*** GIVEN TEXT ***

There is, certainly, bureaucratic inertia in India, but the feedback has also been that the US is more interested in using DTTI to identify technically sound Indian private players to feed into their supply chain. Theoretically, it's a good idea, but when one considers that the DRDO is reportedly being side-tracked, with only a perfunctory interest being shown in its labs for any R&D cooperation and no transfer of meaningful technology taking place, there enters an element of intrigue. Where does one go from here, considering that DTTI was advertised as a panacea for India's need for high-end technology to modernise its arms inventory?
Modernisation and indigenisation are oxymoronic in nature. The former is a requirement of the Services that is immediate, while the latter takes decades to achieve. So, aspirational dreams that are not based on realities of realpolitik must be jettisoned and we must prioritise what is possible into short-, medium- and long-term engagements.
In the short term, remove the thrust on high-end impractical projects — as an example, the fifth generation jet engine that the GTRE is trying to develop for the past four-plus decades. The problem with the DRDO is that it wants to make either top-of-the-line stuff, or nothing at all, without taking certain mandatory baby steps (we are, even now, importing infantry man's rifle and ammunition). So, work on realistic doables, like for say, engines for the HTT-40 basic trainer aircraft, Intermediate Jet Trainer, UAVs et al, and then graduate to bigger ones based on the expertise gained. In fact, that's how China's industry has progressed and in our case, the US may be willing to part with technology that does not threaten its monopoly. There are two co-development projects that look encouraging: the small air launched Unmanned Aircraft System and the Virtual Augmented Mixed Reality for Aircraft Maintenance (VAMRAM). Technologies that are no longer niche but are important op requirements, like software-defined radios, may be pursued.
In the mid-term, ISTAR (Intelligence, Surveillance, Target Acquisition and Reconnaissance) platforms, sensor and optics technology, wide band data links and high-end encryption devices could be looked at. With the IAF placing its bets on the DRDO's Advanced Medium Combat Aircraft for the 2030s as its mainstay fighter, we would be in need of technology for equipment like radar absorbent material, low visibility intake design, conformal antenna et al.

*** End of GIVEN TEXT ***
*** INFORMATION ***

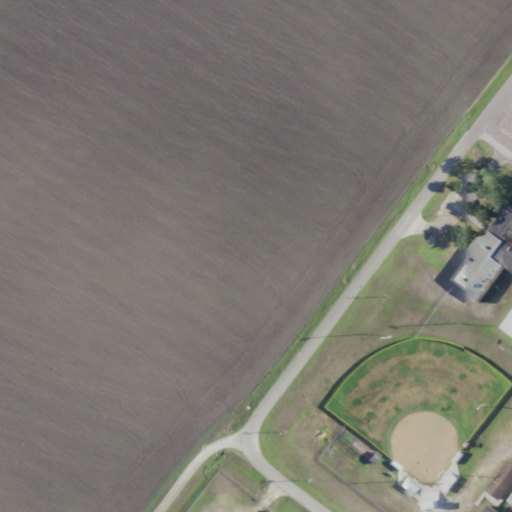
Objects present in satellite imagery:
crop: (195, 208)
road: (377, 258)
building: (487, 259)
building: (510, 330)
park: (420, 406)
road: (192, 463)
road: (280, 479)
building: (502, 482)
building: (492, 509)
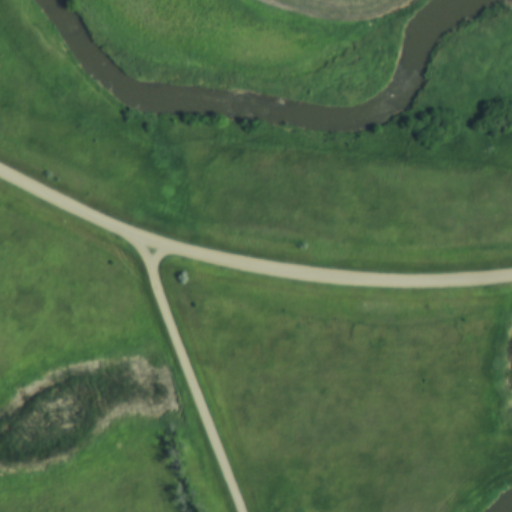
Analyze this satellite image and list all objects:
river: (263, 122)
road: (246, 270)
road: (188, 373)
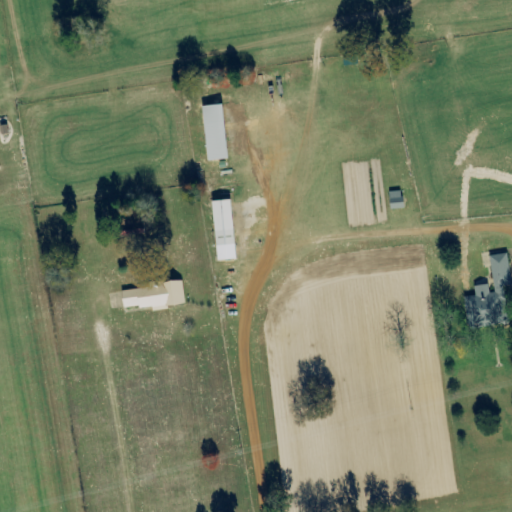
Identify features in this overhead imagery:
building: (213, 133)
building: (393, 201)
building: (222, 231)
building: (151, 296)
building: (489, 297)
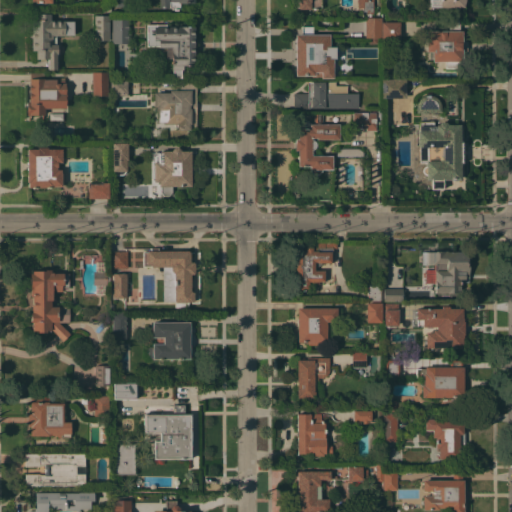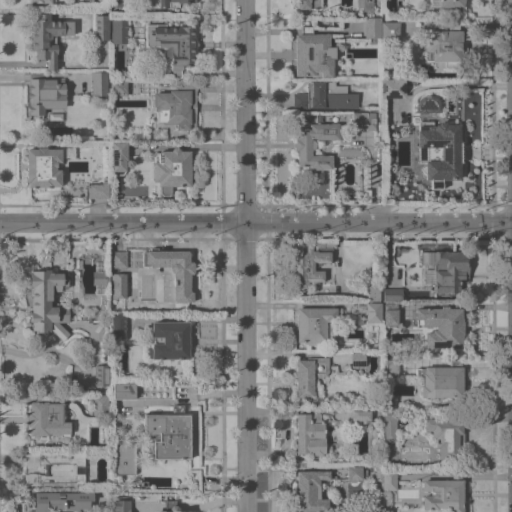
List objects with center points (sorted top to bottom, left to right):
building: (39, 0)
building: (41, 1)
building: (179, 1)
building: (119, 3)
building: (173, 3)
building: (445, 3)
building: (446, 3)
building: (303, 4)
building: (308, 4)
building: (364, 7)
building: (100, 27)
building: (101, 27)
building: (380, 28)
building: (118, 30)
building: (390, 30)
building: (120, 31)
building: (364, 33)
building: (47, 36)
building: (47, 37)
building: (173, 44)
building: (173, 44)
building: (446, 44)
building: (443, 45)
building: (312, 54)
building: (312, 55)
building: (99, 82)
building: (98, 83)
building: (118, 87)
building: (392, 87)
building: (393, 88)
building: (45, 93)
building: (44, 94)
building: (324, 96)
building: (324, 96)
building: (177, 106)
building: (172, 108)
building: (363, 120)
building: (363, 120)
building: (314, 143)
building: (313, 144)
building: (438, 151)
building: (440, 151)
building: (118, 156)
building: (119, 157)
building: (42, 167)
building: (43, 167)
building: (170, 167)
building: (172, 168)
building: (96, 189)
building: (98, 190)
road: (122, 220)
road: (378, 220)
road: (245, 256)
building: (118, 259)
building: (312, 263)
building: (310, 266)
building: (446, 269)
building: (446, 269)
building: (172, 272)
building: (101, 277)
building: (119, 285)
building: (373, 293)
building: (392, 294)
building: (47, 302)
building: (45, 303)
building: (372, 312)
building: (373, 312)
building: (390, 316)
building: (389, 317)
building: (313, 323)
building: (118, 324)
building: (312, 324)
building: (440, 326)
building: (441, 326)
building: (168, 340)
building: (169, 340)
building: (358, 357)
building: (357, 358)
building: (391, 369)
building: (101, 374)
building: (308, 374)
building: (100, 375)
building: (310, 376)
building: (442, 379)
building: (440, 381)
building: (123, 390)
building: (124, 390)
building: (394, 403)
building: (100, 406)
building: (360, 414)
building: (362, 415)
building: (47, 418)
building: (46, 419)
building: (389, 427)
building: (389, 429)
building: (170, 433)
building: (311, 434)
building: (168, 435)
building: (445, 435)
building: (309, 436)
building: (446, 436)
building: (125, 458)
building: (55, 468)
building: (353, 472)
building: (356, 473)
building: (378, 476)
building: (386, 479)
building: (389, 479)
building: (309, 489)
building: (311, 490)
building: (443, 493)
building: (441, 495)
building: (60, 501)
building: (61, 501)
building: (121, 504)
building: (120, 505)
building: (172, 509)
building: (166, 510)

*** End of INFORMATION ***

## WHAT IS BEING ASKED
Reproduce the passage on India's defense technology word for word, from "There is, certainly, bureaucratic" up to and including "its arms inventory?".

## ANSWER SECTION
There is, certainly, bureaucratic inertia in India, but the feedback has also been that the US is more interested in using DTTI to identify technically sound Indian private players to feed into their supply chain. Theoretically, it's a good idea, but when one considers that the DRDO is reportedly being side-tracked, with only a perfunctory interest being shown in its labs for any R&D cooperation and no transfer of meaningful technology taking place, there enters an element of intrigue. Where does one go from here, considering that DTTI was advertised as a panacea for India's need for high-end technology to modernise its arms inventory?